How to create a REST API using CodeIgniter4 and JWT (JSON Web Tokens) authentication

CodeIgniter 4 is a popular PHP framework for building web applications, and JWT is a method for securely transmitting information between parties as a JSON object. It’s often used for authentication and authorization in RESTful APIs.

Let’s break down the steps to create a REST API with JWT authentication using CodeIgniter4:

1. Install CodeIgniter4:
   If you haven’t already, you need to install CodeIgniter4 on your server. You can follow the installation instructions provided in the official CodeIgniter4 documentation.
2. Install Required Packages:
   You’ll need to install the codeigniter4-restful-api and firebase/php-jwt packages. You can do this using Composer, the PHP package manager.

   composer require kenjis/codeigniter-restserver
   composer require firebase/php-jwt

3. Create the REST Controller:
   Create a new controller that will handle your API endpoints. This controller should extend the RestController class provided by the codeigniter4-restful-api package. Define your RESTful methods (GET, POST, PUT, DELETE, etc.) in this controller.

   namespace App\Controllers;

   use CodeIgniter\RESTful\ResourceController;

   class ApiController extends ResourceController
   {
       public function index()
       {
           return $this->respond(['message' => 'Welcome to the API']);
       }

       // Define more methods for your API
   }

4. Configure Routes:
   Configure your API routes in the Routes.php file located in the app/Config directory. Map your endpoints to the appropriate methods in your controller.

   $routes->get('api', 'ApiController::index');
   // Define more routes for your API

5. Implement JWT Authentication:
   Create an authentication method that generates and verifies JWT tokens. You can create a helper function for this purpose. Here’s a simplified example:

   namespace App\Helpers;

   use Firebase\JWT\JWT;

   class JwtHelper
   {
       private static $key = 'your-secret-key';

       public static function generateToken($data)
       {
           $payload = array(
               'data' => $data,
               'exp' => time() + 3600 // Token expiration time (1 hour)
           );

           return JWT::encode($payload, self::$key);
       }

       public static function verifyToken($token)
       {
           try {
               return JWT::decode($token, self::$key, array('HS256'));
           } catch (\Exception $e) {
               return false;
           }
       }
   }

6. Protect Routes with JWT:
   In your controller methods that require authentication, you can use the verifyToken method from your JwtHelper to protect those routes.

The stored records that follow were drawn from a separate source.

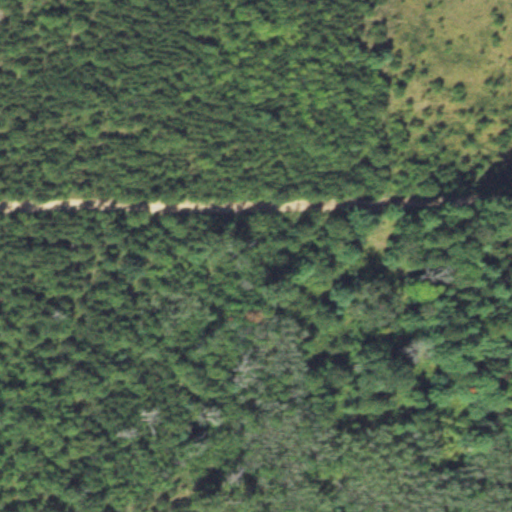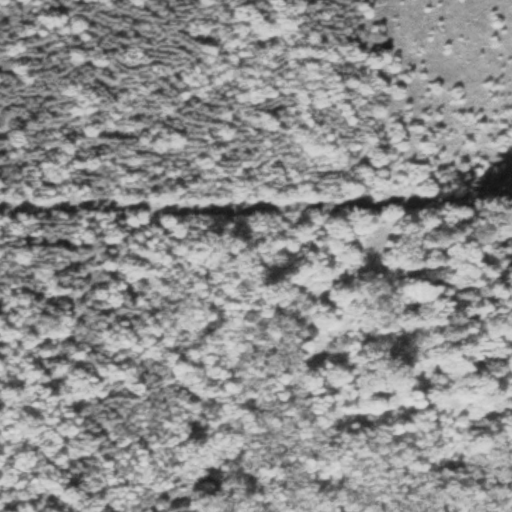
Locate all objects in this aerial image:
road: (256, 205)
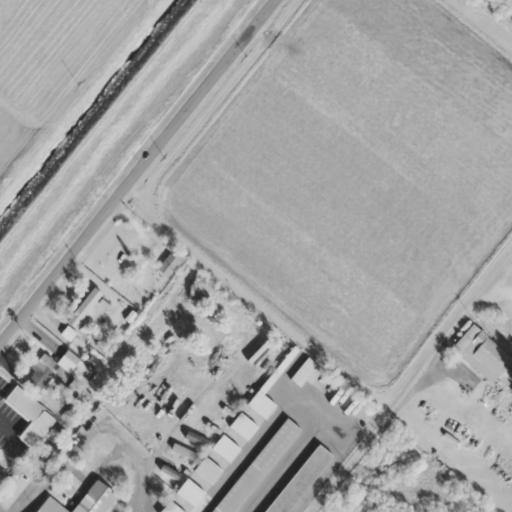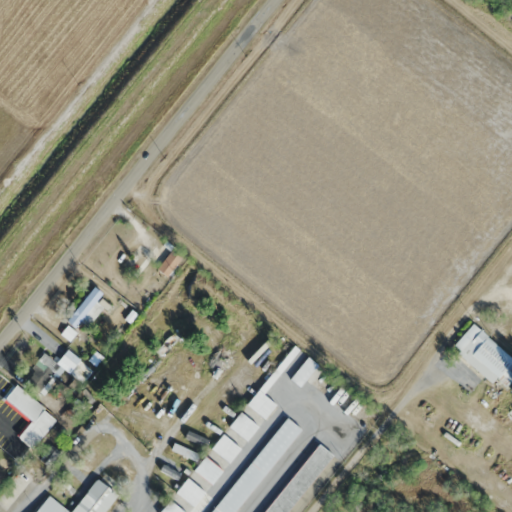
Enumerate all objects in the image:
road: (135, 169)
road: (48, 222)
building: (169, 262)
building: (87, 309)
building: (68, 332)
building: (484, 356)
building: (71, 361)
building: (41, 371)
building: (262, 403)
building: (244, 425)
building: (226, 447)
building: (185, 451)
building: (208, 469)
building: (1, 473)
building: (296, 479)
building: (13, 488)
building: (190, 491)
building: (84, 500)
building: (171, 507)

   $token = $this->request->getHeaderLine('Authorization');
   $token = str_replace('Bearer ', '', $token);

   if (!empty($token) && JwtHelper::verifyToken($token)) {
       // Token is valid, proceed with the API logic
   } else {
       return $this->respondUnauthorized('Invalid token');
   }

7. Testing the API:
   You can use tools like Postman to test your API endpoints. Make requests to the defined endpoints, including the JWT token in the Authorization header.

Remember that this is a simplified example to give you an idea of how to create a CodeIgniter4 REST API with JWT authentication. In a real-world scenario, you’d likely need to implement more robust error handling, user management, and additional security measures. Always refer to the official documentation of CodeIgniter4 and the packages you’re using for the most up-to-date and comprehensive information.